Drachman On What’s Next For CCO

With iHeartMedia now in bankruptcy and much speculation on the eventual fate of Clear Channel Outdoor, Insider caught up with Max Drachman, V.P. at Kalil & Co., to get his thoughts on the possibilities.

Max, there has been a lot of early speculation about what happens to Clear Channel Outdoor. Should we expect anything to happen quickly?

Probably not, although the only thing I am basing this answer on is the fact that iHeart has been underwater for approximately ten years. Most people thought their bankruptcy was imminent for the last eight years or so.

There are several scenarios that could play out. Can you review the most likely outcomes?

There are still several different ways this could play out: Liberty could buy the debt to float iHeart through bankruptcy, then spin the Outdoor as I believe they have stated publicly that their primary interest is tying iHeart’s terrestrial radio to Liberty’s holdings with Sirius XM and Pandora.

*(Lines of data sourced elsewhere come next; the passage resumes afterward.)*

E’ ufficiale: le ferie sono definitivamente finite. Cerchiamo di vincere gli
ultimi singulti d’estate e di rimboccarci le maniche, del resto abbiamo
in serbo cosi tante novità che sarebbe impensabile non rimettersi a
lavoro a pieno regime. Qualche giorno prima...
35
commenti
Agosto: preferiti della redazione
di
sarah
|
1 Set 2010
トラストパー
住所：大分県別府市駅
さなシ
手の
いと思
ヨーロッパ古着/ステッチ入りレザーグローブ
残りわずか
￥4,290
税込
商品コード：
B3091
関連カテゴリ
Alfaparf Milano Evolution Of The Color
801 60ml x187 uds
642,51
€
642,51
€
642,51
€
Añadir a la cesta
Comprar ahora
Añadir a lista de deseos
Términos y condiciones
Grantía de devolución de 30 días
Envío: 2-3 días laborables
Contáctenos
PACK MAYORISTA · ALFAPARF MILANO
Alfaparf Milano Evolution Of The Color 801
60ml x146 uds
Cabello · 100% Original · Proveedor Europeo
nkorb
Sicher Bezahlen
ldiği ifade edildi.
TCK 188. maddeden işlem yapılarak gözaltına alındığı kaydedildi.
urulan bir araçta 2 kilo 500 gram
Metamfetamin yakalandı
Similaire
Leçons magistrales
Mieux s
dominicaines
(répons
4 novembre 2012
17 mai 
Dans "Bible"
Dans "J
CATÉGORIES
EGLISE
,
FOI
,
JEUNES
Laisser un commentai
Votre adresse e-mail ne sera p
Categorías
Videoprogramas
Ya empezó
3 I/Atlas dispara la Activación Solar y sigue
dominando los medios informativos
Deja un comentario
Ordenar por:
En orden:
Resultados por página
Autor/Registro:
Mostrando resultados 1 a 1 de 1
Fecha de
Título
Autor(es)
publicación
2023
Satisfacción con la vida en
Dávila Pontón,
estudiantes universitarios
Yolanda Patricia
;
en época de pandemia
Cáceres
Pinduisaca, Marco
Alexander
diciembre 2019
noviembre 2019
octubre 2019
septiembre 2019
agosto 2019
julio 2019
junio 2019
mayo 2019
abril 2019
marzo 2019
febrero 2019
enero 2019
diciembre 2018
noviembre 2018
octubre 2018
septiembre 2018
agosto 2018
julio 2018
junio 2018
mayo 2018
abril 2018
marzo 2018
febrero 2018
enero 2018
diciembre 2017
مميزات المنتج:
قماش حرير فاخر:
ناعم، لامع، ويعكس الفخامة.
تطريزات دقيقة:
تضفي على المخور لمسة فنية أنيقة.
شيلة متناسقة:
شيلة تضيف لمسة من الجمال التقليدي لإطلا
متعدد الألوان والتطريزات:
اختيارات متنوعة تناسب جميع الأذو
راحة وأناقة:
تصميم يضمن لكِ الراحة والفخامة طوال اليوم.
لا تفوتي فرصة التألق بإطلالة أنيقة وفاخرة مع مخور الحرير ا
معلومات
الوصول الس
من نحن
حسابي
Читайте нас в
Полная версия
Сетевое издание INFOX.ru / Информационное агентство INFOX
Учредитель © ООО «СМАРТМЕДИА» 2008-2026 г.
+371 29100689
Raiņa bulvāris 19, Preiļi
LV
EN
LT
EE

The Cooperation Group of lenders could take 100% equity in CCO and spin it out as an independent REIT, or they could sell it. If they decide to sell it, I don’t believe they would spin it out market-by-market for fear of being left with several markets that may not attract retail multiples of cash flow.  There is also a strong likelihood they would hold it for a period of time.  It is no secret CCO has an excellent collection of assets and a very strong management team.  If they had better resources and less pressure coming from their parent, this company could take off in a hurry and go on a buying spree as opposed to selling anything.

If Clear Channel Outdoor does decide to sell in whole. Who are potential buyers?

There are several buyers that could take it in its entirety. While some strategics have some problematic overlap, I believe they could have any issues buttoned up prior to signing (spinning or swapping out of markets where their position would be too large). There are plenty of large Private Equity firms chasing Outdoor deals of consequence right now, and based on the highly attractive nature of CCO’s assets, I believe there would be significant demand.

Will there be federal scrutiny for such a large transaction?

There will certainly be scrutiny from the feds, however current oversight is coming from a deal-friendly administration, so I don’t believe there will be any issues a creative and willing buyer would not be able to solve.

Do you think a sale of CCO assets would be more valuable in whole or by region?

I do believe they could maximize value by piecing out individual markets or going by region. That said, when you look at the length of time these lenders have been in the trenches on this deal, it would not surprise me if a clean deal for the entire platform, at a slightly lower value than the sum of the parts, would be more appealing. They are probably more than ready to cash a ticket.

We are still involved in a ton of M&A. We closed a deal in Birmingham, AL on Monday, and a few deals out west in the last month, so the market remains very healthy for solid Outdoor assets. I have every reason to believe the market will remain healthy should CCO elect to spin off assets.